Three types of statistical tests are provided in the app, namely, t-test,limma and One-Way ANOVA.

t-test: To perform t-test, the app uses ttest function in R.
limma: To perform limma, limma function of the limma library is used.
One-Way ANOVA: To perform One-Way ANOVA, the app uses aov function in R.

For p-value correction, following two methods are provided:

Bonferroni: In this method the p-values are multiplied by the number of comparisons.
BH: The BH method helps you to avoid Type I errors (false positives). Adjusting the rate helps to control for the fact that sometimes small p-values (less than 5%) happen by chance, which could lead you to incorrectly reject the true null hypotheses.

p.adjust function takes care of the correction.
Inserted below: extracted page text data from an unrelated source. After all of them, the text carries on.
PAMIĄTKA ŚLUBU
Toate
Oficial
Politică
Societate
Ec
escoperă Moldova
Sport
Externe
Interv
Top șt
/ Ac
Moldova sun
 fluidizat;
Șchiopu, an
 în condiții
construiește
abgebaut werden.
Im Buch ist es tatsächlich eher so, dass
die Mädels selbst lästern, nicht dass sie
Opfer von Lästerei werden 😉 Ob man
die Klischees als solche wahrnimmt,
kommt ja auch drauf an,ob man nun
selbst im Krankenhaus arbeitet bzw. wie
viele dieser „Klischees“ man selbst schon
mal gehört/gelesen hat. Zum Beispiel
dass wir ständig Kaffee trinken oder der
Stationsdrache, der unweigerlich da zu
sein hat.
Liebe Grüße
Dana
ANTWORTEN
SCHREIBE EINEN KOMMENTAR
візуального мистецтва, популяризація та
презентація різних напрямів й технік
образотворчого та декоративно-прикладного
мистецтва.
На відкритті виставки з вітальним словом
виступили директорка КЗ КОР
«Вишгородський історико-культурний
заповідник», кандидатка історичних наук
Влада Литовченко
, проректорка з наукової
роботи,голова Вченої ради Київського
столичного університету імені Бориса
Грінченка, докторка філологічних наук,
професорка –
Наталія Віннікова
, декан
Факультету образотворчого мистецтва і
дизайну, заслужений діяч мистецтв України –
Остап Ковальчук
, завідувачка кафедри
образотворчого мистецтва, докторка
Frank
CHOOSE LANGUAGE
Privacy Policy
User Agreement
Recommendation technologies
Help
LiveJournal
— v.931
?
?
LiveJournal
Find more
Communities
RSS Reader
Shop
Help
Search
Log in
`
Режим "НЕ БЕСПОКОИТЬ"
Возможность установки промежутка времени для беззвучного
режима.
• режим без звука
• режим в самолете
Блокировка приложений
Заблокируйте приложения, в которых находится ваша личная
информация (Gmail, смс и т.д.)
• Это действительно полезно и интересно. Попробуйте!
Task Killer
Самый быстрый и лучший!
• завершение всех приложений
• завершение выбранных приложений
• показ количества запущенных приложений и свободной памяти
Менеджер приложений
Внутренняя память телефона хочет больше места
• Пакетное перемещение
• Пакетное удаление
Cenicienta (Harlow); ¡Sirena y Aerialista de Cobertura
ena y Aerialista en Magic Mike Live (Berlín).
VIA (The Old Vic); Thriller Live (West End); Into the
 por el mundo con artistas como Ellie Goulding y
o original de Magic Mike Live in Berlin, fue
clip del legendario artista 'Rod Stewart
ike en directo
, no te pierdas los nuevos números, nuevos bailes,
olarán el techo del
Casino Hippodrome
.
Select the statistical test, p-val correction method, cohort condition and cohort combination. Once the selection is done click on Go. A volcano plot along with the data table which can be used to quickly identify changes in large data sets composed of replicate data is shown. It plots significance versus fold-change on the y and x axes, respectively. This plot colours the significant and insignificant genes based on p-value or FDR and log₂FC values.

Based on positive or negative log₂FC values, you can choose to further filter the significant genes and create a gene set of up-regulated or down-regulated genes which can then be relayed to Enrichr. By default it takes into consideration all the significant genes.

Differential expression

Figure 13. Differential expression

X2K analysis (eXpression2Kinases)

The input for X2K analysis is a gene set consisting significant genes which is formed in the same manner as is for Enrichr in the previous step. Both the steps are autonomous and are not dependent on each other. Once we have the gene set handy, X2K analysis is performed on it, the only other input required from the user is TF-target gene background database to be used for enrichment

You can choose from the following databases to perform the analysis.

ChEA 2015
ENCODE 2015
ChEA & ENCODE Consensus
Transfac and Jaspar
ChEA 2016
ARCHS4 TFs Coexp
CREEDS
Enrichr Submissions TF-Gene co-occurrence

On selecting all the options along with the target database, click on the option Go. The enrichment results from the Transcription Factor Enrichment Analysis (TFEA), kinase enrichment analysis (KEA) and Expression2Kinase (X2K) can be viewed from the TFEA,KEA and X2K tabs respectively.

X2K Analysis (TFEA)

Figure 14. X2K Analysis (TFEA)

X2K Analysis (KEA)

Figure 15. X2K Analysis (KEA)

X2K Analysis (X2K)

Figure 16. X2K Analysis (X2K)

Enrichr (Enrichment analysis)

Enrichr performs the enrichment analysis on the gene set relayed, either in the Differential Expression tab or X2K analysis tab. Enrichment analysis is a computational method for inferring knowledge about an input gene set by comparing it to annotated gene sets representing prior biological knowledge. Enrichment analysis checks whether an input set of genes significantly overlaps with annotated gene sets.

To perform the enrichment analysis, select the desired Enrichr database.

Enrichr)

Figure 17. Enrichr

PGSEA (Parametric Gene Set Enrichment Analysis)

It avails you to do exploratory parametric analysis of gene expression data. This type of analysis can assist in determining of lists of genes, such as those deregulated in defined experimental systems, are similarly deregulated in other data sets. It further subsets the data based on lists of genes, computes a summary statistic for each gene list, and returns the results in the form of Heat map.

Click on Pathway Database option to select the database of interest from the drop down. Clicking on Run PGSEA will generate a data table containing the list of genes along with the heat map.

PGSEA)

Figure 18. PGSEA

References

Johnson, W. Evan, Cheng Li, and Ariel Rabinovic. "Adjusting batch effects in microarray expression data using empirical Bayes methods." Biostatistics 8.1 (2007): 118-127.